Maybe it is the image preview generation that makes problems so you might want to deactivate it: http://www.howtogeek.com/howto/windows-vista/disable-thumbnail-previews-in-windows-vista-explorer/

I don’t quite understand at which stage the 54000 images in the same folder become necessary. If the animation is already split into scenes, wouldn’t various separately numbered sequences already be the default output?
Or are you using the VSE to render your edit straight from Scene strips?

I’m using the VSE to render my edit straight from scene strips (if I’m understanding correctly).
I have 24 individual scenes. I take those and sequence/composite them in the VSE. From the VSE I was planning to render to PNG, but my computer couldn’t handle the 54k PNGs in one folder so instead I render to video.

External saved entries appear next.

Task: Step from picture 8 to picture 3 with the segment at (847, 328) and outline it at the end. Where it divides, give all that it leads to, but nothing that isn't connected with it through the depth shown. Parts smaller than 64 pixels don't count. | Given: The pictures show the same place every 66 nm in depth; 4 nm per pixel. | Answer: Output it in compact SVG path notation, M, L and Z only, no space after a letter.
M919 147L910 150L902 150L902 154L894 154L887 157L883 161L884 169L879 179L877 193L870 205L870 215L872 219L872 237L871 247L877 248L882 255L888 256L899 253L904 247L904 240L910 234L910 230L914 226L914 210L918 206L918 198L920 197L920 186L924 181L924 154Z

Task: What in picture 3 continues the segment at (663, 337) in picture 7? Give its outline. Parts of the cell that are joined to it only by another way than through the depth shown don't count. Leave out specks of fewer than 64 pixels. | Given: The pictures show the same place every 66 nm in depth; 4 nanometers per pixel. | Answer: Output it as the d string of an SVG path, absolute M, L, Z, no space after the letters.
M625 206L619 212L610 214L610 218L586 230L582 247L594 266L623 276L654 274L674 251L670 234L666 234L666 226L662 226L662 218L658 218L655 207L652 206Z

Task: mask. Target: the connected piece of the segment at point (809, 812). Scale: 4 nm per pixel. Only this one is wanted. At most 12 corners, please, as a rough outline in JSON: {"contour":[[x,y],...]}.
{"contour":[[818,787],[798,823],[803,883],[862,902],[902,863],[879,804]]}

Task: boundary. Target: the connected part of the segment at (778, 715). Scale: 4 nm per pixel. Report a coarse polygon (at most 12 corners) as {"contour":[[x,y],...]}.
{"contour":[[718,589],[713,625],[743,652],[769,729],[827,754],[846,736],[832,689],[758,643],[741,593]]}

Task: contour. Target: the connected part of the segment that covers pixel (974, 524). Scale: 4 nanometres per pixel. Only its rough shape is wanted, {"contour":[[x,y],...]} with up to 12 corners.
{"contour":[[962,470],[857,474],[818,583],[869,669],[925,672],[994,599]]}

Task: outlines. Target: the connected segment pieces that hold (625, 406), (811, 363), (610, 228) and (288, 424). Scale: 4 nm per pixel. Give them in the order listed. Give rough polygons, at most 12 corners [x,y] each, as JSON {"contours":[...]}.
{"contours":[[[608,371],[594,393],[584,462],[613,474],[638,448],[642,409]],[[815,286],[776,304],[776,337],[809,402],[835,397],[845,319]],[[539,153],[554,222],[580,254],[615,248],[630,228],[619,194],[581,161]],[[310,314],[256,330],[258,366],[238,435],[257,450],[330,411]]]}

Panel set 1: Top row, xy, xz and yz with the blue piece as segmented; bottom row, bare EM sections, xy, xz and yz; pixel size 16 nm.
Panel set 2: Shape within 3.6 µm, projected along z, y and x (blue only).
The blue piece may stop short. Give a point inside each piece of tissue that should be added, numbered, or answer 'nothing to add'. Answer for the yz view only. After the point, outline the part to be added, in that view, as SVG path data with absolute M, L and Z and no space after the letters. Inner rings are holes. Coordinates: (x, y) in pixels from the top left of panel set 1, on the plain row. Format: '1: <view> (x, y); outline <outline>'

I think in the future I’ll split the sequence/compositing file into several manageable chunks so I can re-render specific portions to PNG as needed. Then sequence those in another file and render to video. I need to take a look at the various Blender open-movies to see how they manage their files.

Hmmm… I thought the open movie project files were available for free download, but I’m only finding them on the Blender store. I guess I’ll have to wait for more funds.

The open movies and the Tube project discovered that you cannot expect to render the whole project via scene output through the VSE. They all use image sequence renders, compiled in the VSE.